Familienverbände verstehen sich zunächst ganz positiv gesehen als Lobbyisten der Familien, das heißt als Interessenvertreter in der aktuellen familienpolitischen Diskussion. Oftmals geht es darum, die Auswirkungen von politischen Vorhaben aus der Sicht von Familien aufzuzeigen, Missstände zu benennen oder Gerechtigkeit für Familien anzumahnen. Leider musste in den letzten Jahren zu oft das Bundesverfassungsgericht, gewissermaßen als letzte Instanz, die Rechte der Familien in der Gesellschaft in Erinnerung rufen. Wichtig ist aber ebenso, dass die Kompetenzen, die die Familien selbst haben und die Leistungen, die sie erbringen, wirklich ernst genommen werden.
Der Familienbund der Deutschen Katholiken fordert ein so genanntes Familiengeld. Was ist darunter zu verstehen?

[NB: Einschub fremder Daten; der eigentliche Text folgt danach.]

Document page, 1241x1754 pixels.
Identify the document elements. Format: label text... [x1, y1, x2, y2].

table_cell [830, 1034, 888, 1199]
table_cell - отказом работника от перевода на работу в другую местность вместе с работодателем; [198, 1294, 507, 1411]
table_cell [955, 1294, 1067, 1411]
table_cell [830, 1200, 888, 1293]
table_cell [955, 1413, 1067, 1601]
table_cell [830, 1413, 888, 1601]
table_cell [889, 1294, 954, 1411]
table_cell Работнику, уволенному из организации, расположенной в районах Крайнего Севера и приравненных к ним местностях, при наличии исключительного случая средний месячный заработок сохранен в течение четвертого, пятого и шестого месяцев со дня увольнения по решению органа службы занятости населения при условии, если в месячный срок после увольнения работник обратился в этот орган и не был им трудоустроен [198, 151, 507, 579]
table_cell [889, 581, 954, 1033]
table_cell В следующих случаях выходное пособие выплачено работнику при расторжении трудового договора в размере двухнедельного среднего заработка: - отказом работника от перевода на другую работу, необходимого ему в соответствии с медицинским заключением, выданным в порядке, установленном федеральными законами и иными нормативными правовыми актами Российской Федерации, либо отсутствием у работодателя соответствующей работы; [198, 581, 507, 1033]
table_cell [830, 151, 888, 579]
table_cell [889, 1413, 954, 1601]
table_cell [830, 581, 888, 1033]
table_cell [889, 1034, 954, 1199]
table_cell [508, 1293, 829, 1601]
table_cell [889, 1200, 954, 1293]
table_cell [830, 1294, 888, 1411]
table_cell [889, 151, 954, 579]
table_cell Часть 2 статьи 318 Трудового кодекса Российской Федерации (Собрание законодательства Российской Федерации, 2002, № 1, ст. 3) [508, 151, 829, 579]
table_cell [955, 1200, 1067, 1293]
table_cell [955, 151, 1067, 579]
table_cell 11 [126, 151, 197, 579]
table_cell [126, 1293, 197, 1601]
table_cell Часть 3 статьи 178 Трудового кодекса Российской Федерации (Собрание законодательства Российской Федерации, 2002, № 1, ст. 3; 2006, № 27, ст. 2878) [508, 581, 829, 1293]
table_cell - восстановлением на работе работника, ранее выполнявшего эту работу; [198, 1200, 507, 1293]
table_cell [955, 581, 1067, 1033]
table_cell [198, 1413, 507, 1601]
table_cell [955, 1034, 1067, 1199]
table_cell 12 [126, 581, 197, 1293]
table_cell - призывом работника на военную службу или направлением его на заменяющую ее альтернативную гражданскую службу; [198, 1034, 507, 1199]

Mit der Forderung nach der Einführung eines Familiengeldes wollen wir zu allererst eine ausreichende finanzielle Absicherung der Kosten für die Kinder in den ersten drei Lebensjahren -hier ist konkret an einen Betrag ab 1000 Mark gedacht. Dieser Betrag ersetzt Kinder- und Erziehungsgeld und garantiert, dass Kinder nicht mehr in die Sozialhilfe fallen und dass die Geburt eines Kindes nicht zur Armutsfalle wird. Für die Zeit ab dem dritten Lebensjahr wird ein gestuftes Familiengeld zwischen 300 bis 600 Mark, je nach Alter des Kindes, gefordert. Finanziert werden könnte das Modell zum einen durch Einsparungen beim Kinder- und Erziehungsgeld wie auch bei der Sozialhilfe, weil durch das Familiengeld Kinder nicht mehr Sozialhilfeempfänger sind. Natürlich braucht es zusätzlich eine echte Familienförderung. Hier darf man auf den Mut und die Fantasie der politisch Verantwortlichen gespannt sein. Die Situation der Familien insgesamt muss nachhaltig verbessert werden.
Interview: Andreas Schuppert
Dieser Beitrag wurde veröffentlicht in Ausgabe 51 des 51. Jahrgangs (im Jahr 2001).